◆ Document passage ◆

————

LOVE and HATE.....Can we really have them both?  Is this what our life is really meant to be about? Hmmmmmmm...........??????!!!!!????

As I was commenting on another great article, a great buddy of mine brought up some points that really made me think.  (thanks G...I really should be doing house work right now...lol)
But believe it or not...I have gotten TONS done in these few hours.  Amazing what you can do when you put your mind to it!

Back to the discussion:
Our debate was about LOVE and HATE. 

The point that was made to me was that you have to Hate in order to Love. 


My point to him was that my past with hate is something that I am so freely getting rid of...and don't want any part of it anymore. 
Would I be where I am at right now, if I hadn't experienced that hate?  I haven't a clue, and I am not going to stress about wondering.   What I am experiencing is the Present.  And I am looking at my life, and even this whole world differently!  In doing so; it has brought me to a place that I don't ever want to leave!  I only will expand it to new horizons! 

But this conversation made me look even further in the words HATE and LOVE:

HATE~  abhor, abominate, loathe, scorn, despise, have an aversion toward, look at with loathing, spit upon, curse, dislike intensely, shudder at, not care for, have enough of, be repelled by, feel repulsion for, have no use for, object to, bear a grudge against, shun, denounce, resent, curse, be sick of, be tired of, reject, revolt against, deride, have no stomach for, disfavor, look down upon, hold in contempt, be disgusted with, view with horror, be down on, have it in for, object to , shudder at, not like.


LOVE~  To be passionately devoted, adore, be in love with, care for, hold dear, choose, fancy, be enchanted by, be passionately attached to, have affection for, dote on, glorify, idolize, prize, be fascinated by, hold high, think the world of, treasure, prefer, yearn for, be fond of, admire, long for, fall for, be nuts about, be crazy about, go for, cherish, kiss, embrace, cling to, clasp, hug, take into one's arms, hold, pet, stroke, draw close, bring to one's side, to possess a deep and abiding interest, enjoy, delight in, relish.


There are many other words that express these two words.  But looking at it this way, I see the point that my friend was saying. 

How I can justify his point and then my point is seeing it this way:  When you love in duality you will one day hate too. The world of duality has both sides to it. When you love in totality, there is only love. What this means is that you take the middle ground, nothing is good and nothing is bad, it just is. No one is lovable while another is full of hate, all beings just are and they are one with you and all is love.  (thank you Micheal)

Seeing it from this prospective, you cannot have both when you are surrounded with only love. 
Trust me, getting to this point in my life has been a long journey.  Another great friend of mine here at Apsense said it is like 'Slapping your forehead..and saying...should have had your V8 today!'
What the heck have I been thinking? 
See, in the past, I focused all of my energy on things that I couldn't control in the first place.  Or things that I could control....instead of taking action, all I wanted to do was complain about it.

————

◆ About this task ◆
Copy the passage of the love-and-hate post starting at "How I can justify" and ending at "I been thinking?", substituting "separation" for "duality". The records that come after this are not needed for anything here.

◆ Dataset excerpts ◆
————

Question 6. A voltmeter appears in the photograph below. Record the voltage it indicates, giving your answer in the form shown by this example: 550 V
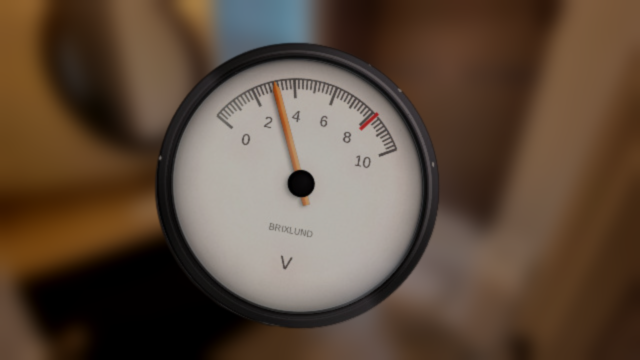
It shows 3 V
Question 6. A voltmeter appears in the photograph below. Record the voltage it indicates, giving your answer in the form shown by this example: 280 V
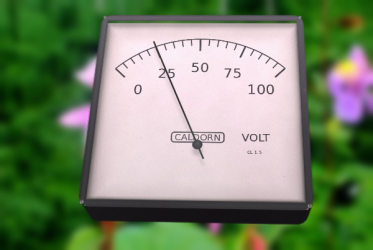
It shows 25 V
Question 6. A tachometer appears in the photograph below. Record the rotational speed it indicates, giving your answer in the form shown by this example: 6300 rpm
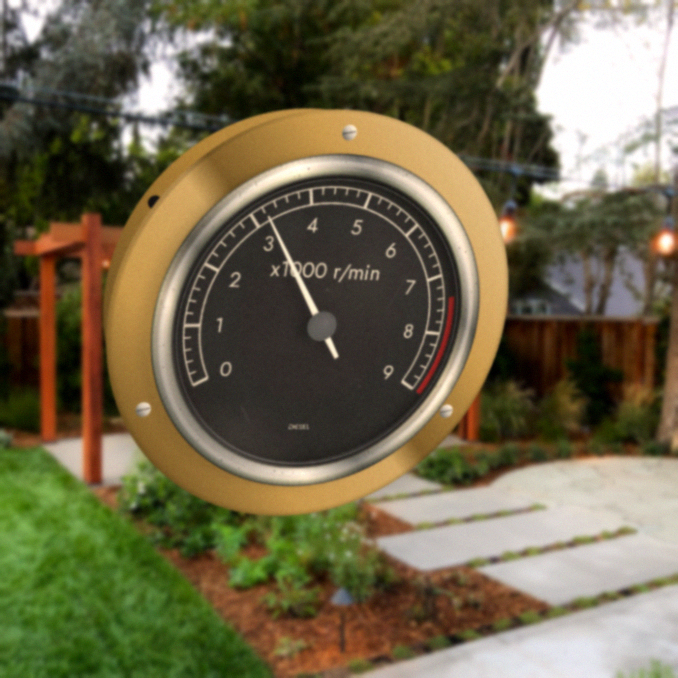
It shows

————

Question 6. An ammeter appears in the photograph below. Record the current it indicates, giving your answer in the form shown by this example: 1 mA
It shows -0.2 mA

————

◆ Answer to the exercise ◆
How I can justify his point and then my point is seeing it this way:  When you love in separation you will one day hate too. The world of separation has both sides to it. When you love in totality, there is only love. What this means is that you take the middle ground, nothing is good and nothing is bad, it just is. No one is lovable while another is full of hate, all beings just are and they are one with you and all is love.  (thank you Micheal)

Seeing it from this prospective, you cannot have both when you are surrounded with only love. 
Trust me, getting to this point in my life has been a long journey.  Another great friend of mine here at Apsense said it is like 'Slapping your forehead..and saying...should have had your V8 today!'
What the heck have I been thinking?